Немного помолчав, он заговорил снова, потому что этот разговор помогал Филиппу оттянуть встречу, которой он из-за дурных предчувствий очень боялся.
— Ты не знаешь, Жильбер, где сейчас моя милая Андре?
Эти слова болью отозвались в сердце Жильбера. Он проговорил сдавленным голосом:
— Предполагаю, что у себя, сударь… Впрочем, откуда мне знать?..
— Как всегда, одна, и, наверное, скучает, бедняжка! — перебил его Филипп.
— Сейчас одна, так мне кажется. Ведь с тех пор, как мадемуазель Николь сбежала…
— Как? Николь сбежала?
— Да, вместе с любовником.
— С любовником?
— Так я полагаю, во всяком случае, — проговорил Жильбер, спохватившись, что сболтнул лишнее, — об этом говорили в лакейской.
— Признаться, я ничего не понимаю, Жильбер, — проговорил Филипп, сильно волнуясь. — Из тебя слова не вытянешь. Будь же полюбезнее! Ведь ты не лишен ума, тебе присуще врожденное благородство, так не скрывай своих хороших качеств под напускной дикостью и грубостью: это так не идет тебе, как, впрочем, никому вообще.
— Да я просто не знаю того, о чем вы меня спрашиваете, сударь. Если вы подумаете хорошенько, вы сами увидите, что я и не могу этого знать. Я с утра до вечера работаю в саду, а что происходит во дворце, я не знаю.
— Жильбер! Жильбер! Мне, однако, казалось, что у тебя есть глаза.
— У меня?
— Да, и что тебе не безразличны те, кто носят наше имя. Ведь как бы скудно ни было гостеприимство Таверне, оно было тебе оказано.

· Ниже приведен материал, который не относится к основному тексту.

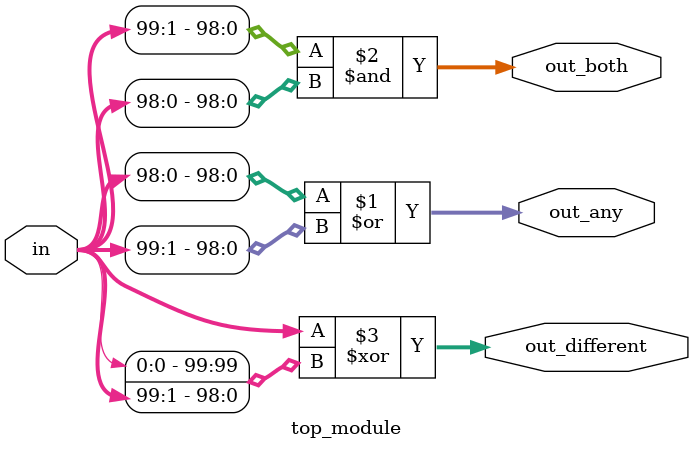
<source format=v>
module top_module( 
    input [99:0] in,
    output [98:0] out_both,
    output [99:1] out_any,
    output [99:0] out_different );
    
     assign out_any = in[98:0] | in[99:1] ;
    assign out_both = in[99:1] & in[98:0];
    assign out_different = in ^{in[0] , in[99:1]};
endmodule

</source>
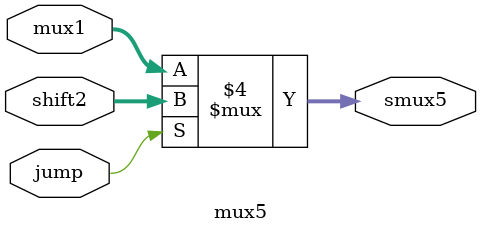
<source format=v>
module mux5
(
	input [31:0] mux1, shift2,
	input jump,
	output reg [31:0] smux5
);

always @*
begin
	if(jump == 1'b1)
		begin
			smux5 <= shift2;
		end
	else
		begin
			smux5 <= mux1;
		end
end
endmodule 
</source>
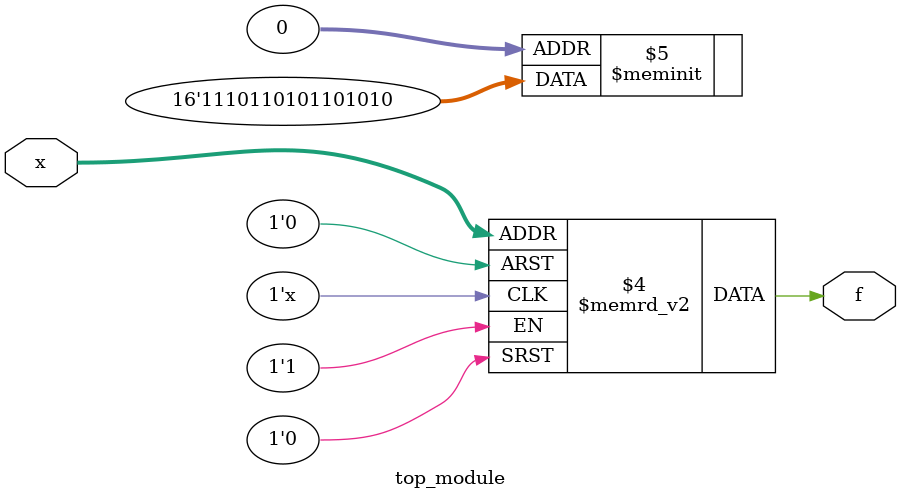
<source format=sv>
module top_module (
    input [4:1] x,
    output logic f
);


always_comb begin
    case (x)
        // x[3]x[4]   00 01 11 10
        4'b0000, 4'b0010, 4'b0100, 4'b0111, 4'b1001, 4'b1100: f = 0;
        4'b0001, 4'b0011, 4'b0110, 4'b1011: f = 1;
        default: f = 1; // For don't-care values
    endcase
end


endmodule

</source>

Снисходительность Филиппа, а также некое другое чувство, которое Жильбер не мог распознать, смягчили его суровое сердце.
— Да, господин Филипп, вы мне далеко не безразличны, — отвечал он пронзительным и, в то же время, хриплым голосом, — да, вас я люблю и потому скажу вам, что ваша сестра очень больна.
— Очень больна? Моя сестра? — взволновался Филипп. — Моя сестра очень больна! Что же ты сразу не сказал?
Он бросился бежать.
— Что с ней? — прокричал он на бегу.
— Откровенно говоря, не знаю, — сказал Жильбер.
— А все-таки?
— Я знаю только, что она нынче трижды падала в обморок, а недавно мадемуазель осмотрел доктор ее высочества, и господин барон тоже у нее был…
Филипп не стал слушать дальше — его предчувствие оправдалось; перед лицом опасности он вновь обрел былое мужество.
Он оставил коня на Жильбера и со всех ног кинулся к службам.
Жильбер поспешил отвести коня на конюшню и упорхнул подобно дикой птице, что никогда не дается человеку в руки.